Minionej nocy burze nie dawały spać nie tylko mieszkańcom woj. zachodniopomorskiego. Jedna z pierwszych wiosennych nawałnic przeszła również przez centralną Polskę. Wieczorem, ok. godziny 19 grzmieć zaczęło w woj. lubuskim i dolnośląskim. Następnie front z gwałtowną aurą ruszył dalej na wschód.

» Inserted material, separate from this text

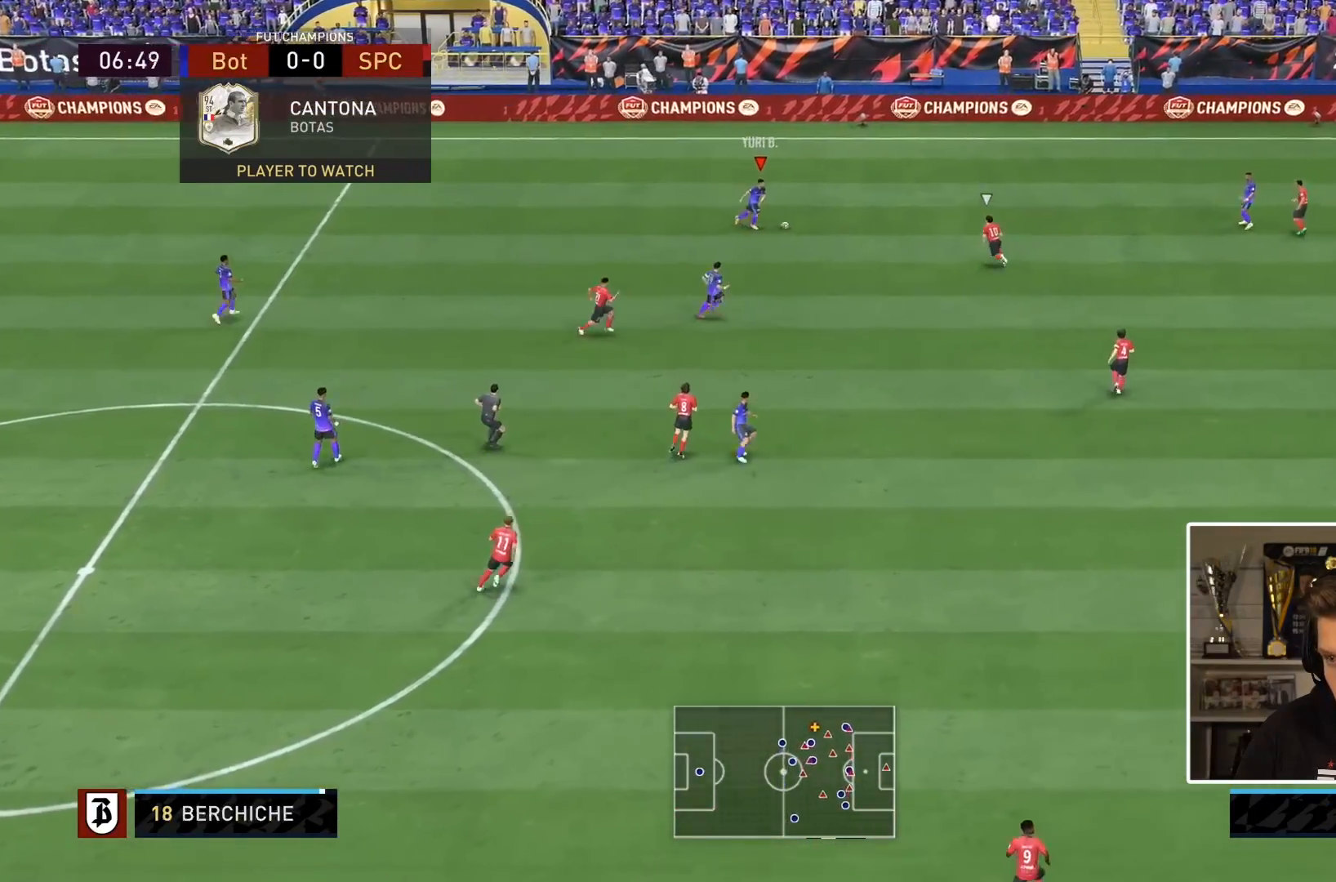
Gameplay with a controller (PlayStation layout); each line is a JSON object with the inputs held at the frame after it. "events" lists button and stick changes between this image and that frame as [ms after this image, input, new state], when the widget could be followed in between. Not read: L3 R3.
{"buttons": ["L1"], "left_stick": "down", "right_stick": "center", "events": [[117, "CROSS", "down"], [117, "L1", "down"], [217, "CROSS", "up"]]}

Ok. godziny 21 zaczęło grzmieć w Poznaniu. O północy burze pojawiły się w Łodzi i na północ od Częstochowy, a godzinę później dawały się we znaki w okolicach Warszawy, Radomia i Kielc. W międzyczasie nowa komórka uformowała się w pobliżu Bielsko-Białej i granicy polsko-czeskiej.

Do rana burze straciły na sile, ale to jeszcze nie koniec niebezpiecznej aury. IMGW wydał ostrzeżenia pierwszego stopnia przed burzami, a także burzami z gradem na wtorek 16 kwietnia dla 10 województw.

Burze i gradobicia nad Polską. Tu trzeba szczególnie uważać

Od godziny 7 rano do 15 alerty pierwszego stopnia przed burzami będą obowiązywały w pasie od woj. zachodniopomorskiego, lubuskiego i dolnośląskiego, przez Wielkopolskę, Pomorze, woj. kujawsko-pomorskie, aż do północy woj. mazowieckiego i niemalże całego warmińsko-mazurskiego. "Prognozowane są burze, którym miejscami będą towarzyszyć opady deszczu do około 10 mm oraz porywy wiatru do 75 km/h. Możliwy grad" – czytamy w komunikacie IMGW.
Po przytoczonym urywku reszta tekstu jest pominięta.